Marina Zurkow Speaking Engagements – Harwood/UNM, New School/Parsons, Princeton

ViVA Artist Marina Zurkow is in high demand to speak to museum audiences and classrooms around the country. This week, Marina participated in a virtual program at the Harwood Museum in Taos, which is part of the University of New Mexico. Her work is represented in a current exhibition – “Remote Possibilities: Digital Landscapes from the Thoma Foundation Collections” – which brings together six of the world’s foremost contemporary artists to engage the tradition of landscape art. On view through February 27th, the exhibition also features John Gerrard, Kent Monkman, Bruce Nauman, Jennifer Steinkamp, and Leo Villareal, all of whom use digital technologies in the artistic pursuit of several themes: “veritable representation, the digital sublime, humanity’s need for control over the wild, and meaning-making of our natural world. The result is an exploration that is both ethical and sensory, pleasurable and devious.”

Marina’s many collaborators have also invited her to speak to classrooms around the U.S. Marina will talk with a New School/Parsons course led by Associate Professor of Visual Culture Radhika Subramaniam on February 10th. Subramaniam is a curator and writer with an interdisciplinary practice that deploys such platforms as exhibitions, texts and public art interventions as conscious forms of knowledge-making. She is interested in the poetics and politics of crises and surprises, particularly urban crowds, cultures of catastrophe and human-animal relationships.

In April, Marina will return to Princeton University, with another collaborator Sarah Rothberg, to speak to two of Professor Allison Carruth’s classes. Marina and Sarah will run workshops using their Investing in Futures world-building card game for two undergraduate and graduate courses in American Studies and Environmental Studies: Creative Ecologies: American Environmental Narrative, Media and Art, 1980-present (cross-listed American Studies, Environmental Studies, Art History) and Environmental Humanities in Theory and Practice (cross-listed Environmental Studies, American Studies, English, Media & Modernity)

Investing in Futures (2017) is a project that helps participants imagine future worlds—wild, impractical, idyllic, and utopian—and what it would be like to live in them.

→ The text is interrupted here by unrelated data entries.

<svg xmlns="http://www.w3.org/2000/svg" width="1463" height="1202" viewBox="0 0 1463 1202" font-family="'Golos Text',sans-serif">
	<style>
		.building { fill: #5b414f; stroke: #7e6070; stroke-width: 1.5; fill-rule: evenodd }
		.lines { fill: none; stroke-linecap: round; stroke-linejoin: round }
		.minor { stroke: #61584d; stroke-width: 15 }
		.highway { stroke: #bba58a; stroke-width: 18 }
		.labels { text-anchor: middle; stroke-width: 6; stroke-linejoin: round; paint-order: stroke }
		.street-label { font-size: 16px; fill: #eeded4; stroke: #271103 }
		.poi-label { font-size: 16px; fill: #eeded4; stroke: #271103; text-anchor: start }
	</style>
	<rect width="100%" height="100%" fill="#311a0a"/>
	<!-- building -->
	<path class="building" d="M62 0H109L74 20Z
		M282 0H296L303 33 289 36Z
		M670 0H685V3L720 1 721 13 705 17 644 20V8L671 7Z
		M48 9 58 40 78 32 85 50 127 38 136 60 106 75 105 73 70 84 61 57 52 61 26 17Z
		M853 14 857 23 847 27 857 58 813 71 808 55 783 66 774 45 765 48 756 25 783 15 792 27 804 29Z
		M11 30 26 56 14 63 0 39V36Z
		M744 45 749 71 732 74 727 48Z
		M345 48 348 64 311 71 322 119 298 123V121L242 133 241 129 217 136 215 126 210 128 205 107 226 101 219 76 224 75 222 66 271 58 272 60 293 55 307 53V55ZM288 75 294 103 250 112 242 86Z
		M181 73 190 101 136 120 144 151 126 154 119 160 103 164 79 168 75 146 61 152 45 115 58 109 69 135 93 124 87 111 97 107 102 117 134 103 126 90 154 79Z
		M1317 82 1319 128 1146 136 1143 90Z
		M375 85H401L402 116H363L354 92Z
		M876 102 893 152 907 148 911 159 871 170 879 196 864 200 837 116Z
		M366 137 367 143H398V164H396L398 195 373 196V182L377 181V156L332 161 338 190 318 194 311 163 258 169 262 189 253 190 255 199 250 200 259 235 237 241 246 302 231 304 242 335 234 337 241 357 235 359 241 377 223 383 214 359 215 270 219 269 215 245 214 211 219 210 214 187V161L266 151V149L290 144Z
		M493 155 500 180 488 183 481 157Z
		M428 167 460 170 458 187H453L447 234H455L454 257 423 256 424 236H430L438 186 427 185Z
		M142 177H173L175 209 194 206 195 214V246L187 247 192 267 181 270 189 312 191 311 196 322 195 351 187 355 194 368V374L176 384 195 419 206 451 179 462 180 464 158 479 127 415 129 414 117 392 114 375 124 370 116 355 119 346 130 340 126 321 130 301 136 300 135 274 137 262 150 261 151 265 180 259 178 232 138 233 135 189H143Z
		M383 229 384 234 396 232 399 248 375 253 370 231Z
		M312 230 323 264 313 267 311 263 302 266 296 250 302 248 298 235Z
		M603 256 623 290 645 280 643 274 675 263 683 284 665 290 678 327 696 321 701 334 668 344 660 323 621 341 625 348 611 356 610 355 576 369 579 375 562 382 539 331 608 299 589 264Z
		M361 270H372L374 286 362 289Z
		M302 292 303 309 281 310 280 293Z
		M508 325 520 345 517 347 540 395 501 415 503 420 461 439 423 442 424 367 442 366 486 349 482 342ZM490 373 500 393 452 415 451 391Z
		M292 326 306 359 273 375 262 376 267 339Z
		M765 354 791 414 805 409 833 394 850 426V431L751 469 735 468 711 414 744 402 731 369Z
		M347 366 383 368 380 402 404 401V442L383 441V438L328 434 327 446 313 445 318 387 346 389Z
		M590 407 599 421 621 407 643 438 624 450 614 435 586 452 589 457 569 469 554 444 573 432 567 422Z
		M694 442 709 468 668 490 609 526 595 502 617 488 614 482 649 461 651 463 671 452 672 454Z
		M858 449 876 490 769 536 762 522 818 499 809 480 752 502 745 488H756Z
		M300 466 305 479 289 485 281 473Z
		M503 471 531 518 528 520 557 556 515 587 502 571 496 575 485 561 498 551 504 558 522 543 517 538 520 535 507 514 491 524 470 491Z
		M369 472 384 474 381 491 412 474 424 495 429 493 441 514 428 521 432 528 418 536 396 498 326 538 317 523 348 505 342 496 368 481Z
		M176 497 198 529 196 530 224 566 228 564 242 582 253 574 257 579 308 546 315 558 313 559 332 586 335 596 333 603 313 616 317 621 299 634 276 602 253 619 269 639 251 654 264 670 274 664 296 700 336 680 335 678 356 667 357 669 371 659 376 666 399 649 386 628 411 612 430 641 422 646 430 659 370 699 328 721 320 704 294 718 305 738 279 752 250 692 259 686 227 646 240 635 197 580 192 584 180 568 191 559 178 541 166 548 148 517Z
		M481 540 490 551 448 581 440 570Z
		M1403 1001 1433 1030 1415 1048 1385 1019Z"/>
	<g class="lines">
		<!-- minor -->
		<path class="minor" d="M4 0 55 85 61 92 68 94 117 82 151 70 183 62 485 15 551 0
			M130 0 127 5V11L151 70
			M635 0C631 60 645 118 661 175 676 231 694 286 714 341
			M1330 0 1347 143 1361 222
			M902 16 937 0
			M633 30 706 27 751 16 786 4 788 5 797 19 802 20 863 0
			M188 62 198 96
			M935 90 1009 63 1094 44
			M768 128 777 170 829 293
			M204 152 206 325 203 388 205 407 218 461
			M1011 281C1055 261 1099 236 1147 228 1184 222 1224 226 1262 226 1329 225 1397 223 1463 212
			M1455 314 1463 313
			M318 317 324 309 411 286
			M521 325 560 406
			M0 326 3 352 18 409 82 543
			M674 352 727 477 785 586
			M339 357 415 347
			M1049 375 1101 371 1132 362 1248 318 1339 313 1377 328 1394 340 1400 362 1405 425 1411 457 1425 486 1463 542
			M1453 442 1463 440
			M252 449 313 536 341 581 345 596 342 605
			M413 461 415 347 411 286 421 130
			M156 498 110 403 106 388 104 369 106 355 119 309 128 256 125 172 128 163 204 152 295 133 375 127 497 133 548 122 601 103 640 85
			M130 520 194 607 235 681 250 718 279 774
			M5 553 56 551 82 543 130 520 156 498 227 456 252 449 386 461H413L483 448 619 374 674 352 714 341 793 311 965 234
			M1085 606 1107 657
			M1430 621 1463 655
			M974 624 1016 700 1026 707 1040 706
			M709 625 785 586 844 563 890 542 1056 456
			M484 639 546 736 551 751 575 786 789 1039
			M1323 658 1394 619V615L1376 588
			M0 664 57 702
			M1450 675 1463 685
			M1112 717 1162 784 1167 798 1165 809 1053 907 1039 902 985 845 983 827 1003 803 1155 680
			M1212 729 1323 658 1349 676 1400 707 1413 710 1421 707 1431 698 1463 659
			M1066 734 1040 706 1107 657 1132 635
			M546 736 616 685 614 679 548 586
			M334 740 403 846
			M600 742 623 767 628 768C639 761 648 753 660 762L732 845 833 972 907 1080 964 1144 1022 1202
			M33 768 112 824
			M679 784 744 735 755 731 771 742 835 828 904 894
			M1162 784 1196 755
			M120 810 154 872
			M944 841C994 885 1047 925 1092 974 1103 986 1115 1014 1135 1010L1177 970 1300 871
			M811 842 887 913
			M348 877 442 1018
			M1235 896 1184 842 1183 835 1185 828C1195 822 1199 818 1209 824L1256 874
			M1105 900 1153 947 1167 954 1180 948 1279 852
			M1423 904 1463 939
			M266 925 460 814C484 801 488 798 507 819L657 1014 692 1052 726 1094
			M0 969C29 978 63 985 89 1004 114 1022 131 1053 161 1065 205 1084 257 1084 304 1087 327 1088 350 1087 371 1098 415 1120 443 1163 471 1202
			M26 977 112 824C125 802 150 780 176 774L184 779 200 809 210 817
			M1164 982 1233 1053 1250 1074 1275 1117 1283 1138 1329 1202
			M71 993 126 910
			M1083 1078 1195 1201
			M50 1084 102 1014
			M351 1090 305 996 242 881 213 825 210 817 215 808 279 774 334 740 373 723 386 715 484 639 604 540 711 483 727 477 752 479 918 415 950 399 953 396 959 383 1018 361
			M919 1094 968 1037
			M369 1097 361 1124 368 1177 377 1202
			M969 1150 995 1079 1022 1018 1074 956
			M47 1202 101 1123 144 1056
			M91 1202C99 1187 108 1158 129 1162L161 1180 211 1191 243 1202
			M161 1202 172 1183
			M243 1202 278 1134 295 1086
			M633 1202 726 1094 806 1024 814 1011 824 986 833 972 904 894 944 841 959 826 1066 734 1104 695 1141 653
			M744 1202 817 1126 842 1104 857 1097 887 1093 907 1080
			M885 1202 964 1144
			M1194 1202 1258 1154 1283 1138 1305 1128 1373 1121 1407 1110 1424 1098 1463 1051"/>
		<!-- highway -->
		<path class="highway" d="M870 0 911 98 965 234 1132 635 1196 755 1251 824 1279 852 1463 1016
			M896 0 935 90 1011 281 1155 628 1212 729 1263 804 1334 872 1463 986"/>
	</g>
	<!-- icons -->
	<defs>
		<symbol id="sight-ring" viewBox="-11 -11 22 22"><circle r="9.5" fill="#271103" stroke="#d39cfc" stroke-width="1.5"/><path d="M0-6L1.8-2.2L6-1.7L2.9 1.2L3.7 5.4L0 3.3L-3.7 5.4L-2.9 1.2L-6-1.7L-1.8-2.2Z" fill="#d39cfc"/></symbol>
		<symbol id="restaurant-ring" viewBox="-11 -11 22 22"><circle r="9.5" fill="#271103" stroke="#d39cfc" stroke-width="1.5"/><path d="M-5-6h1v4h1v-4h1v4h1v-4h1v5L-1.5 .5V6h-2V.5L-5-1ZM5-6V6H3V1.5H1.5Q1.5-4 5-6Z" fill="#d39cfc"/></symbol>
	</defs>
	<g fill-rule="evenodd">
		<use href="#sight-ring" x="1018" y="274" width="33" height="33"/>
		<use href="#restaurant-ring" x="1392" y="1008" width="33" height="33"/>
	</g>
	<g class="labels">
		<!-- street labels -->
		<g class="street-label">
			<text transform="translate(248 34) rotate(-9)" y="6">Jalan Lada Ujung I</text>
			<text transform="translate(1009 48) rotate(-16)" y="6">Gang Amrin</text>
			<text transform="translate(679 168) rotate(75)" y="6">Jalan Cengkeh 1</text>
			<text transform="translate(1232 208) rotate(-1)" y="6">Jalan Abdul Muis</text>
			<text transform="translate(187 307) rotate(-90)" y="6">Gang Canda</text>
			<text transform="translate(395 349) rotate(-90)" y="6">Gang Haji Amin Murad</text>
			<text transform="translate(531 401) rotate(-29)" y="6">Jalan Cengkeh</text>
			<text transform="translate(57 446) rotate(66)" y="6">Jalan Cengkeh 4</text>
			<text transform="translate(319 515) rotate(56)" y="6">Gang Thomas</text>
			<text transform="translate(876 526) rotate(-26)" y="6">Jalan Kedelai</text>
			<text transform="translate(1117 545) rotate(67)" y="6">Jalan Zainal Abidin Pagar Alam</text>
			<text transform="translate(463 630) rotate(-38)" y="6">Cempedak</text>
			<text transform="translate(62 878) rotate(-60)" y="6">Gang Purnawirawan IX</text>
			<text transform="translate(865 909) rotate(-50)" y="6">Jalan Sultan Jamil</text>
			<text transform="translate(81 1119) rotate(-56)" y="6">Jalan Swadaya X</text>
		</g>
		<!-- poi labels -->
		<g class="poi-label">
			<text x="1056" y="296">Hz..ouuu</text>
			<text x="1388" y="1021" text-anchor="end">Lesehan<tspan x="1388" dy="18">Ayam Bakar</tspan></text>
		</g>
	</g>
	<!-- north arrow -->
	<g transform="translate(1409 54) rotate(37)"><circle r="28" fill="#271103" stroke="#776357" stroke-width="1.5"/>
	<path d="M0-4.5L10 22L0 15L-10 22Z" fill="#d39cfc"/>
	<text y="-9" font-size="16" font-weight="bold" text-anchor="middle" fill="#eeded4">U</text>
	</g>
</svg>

The project includes a deck of playing cards that can be used in world-building workshops (by yourself or facilitated by Marina and her collaborators), and artworks that they produce using the cards. Some of the futures inspired by the Investing in Futures deck may be possible and others may seem insane. As the collaborators note, “The world we already live in, in reality, is insane and would be hard to invent.” Investing in Futures was developed by Surya Mattu, Sarah Rothenberg and Marina Zurkow, in part through LMCC’s Process Space residency on Governor’s Island, and published and managed through More&More Unlimited (an Illogistics Company™). More&More has conducted workshops since the 2016 election at NADA Art Fair, in their Brooklyn studio, and at other colleges and conferences (University of Rochester, Haverford, and New York University). In February 2017 they ran a successful Kickstarter campaign and, in addition to classroom workshops, they are now focusing their attention on new uses for Investing in Futures, including a Futures cookbook, among other projects.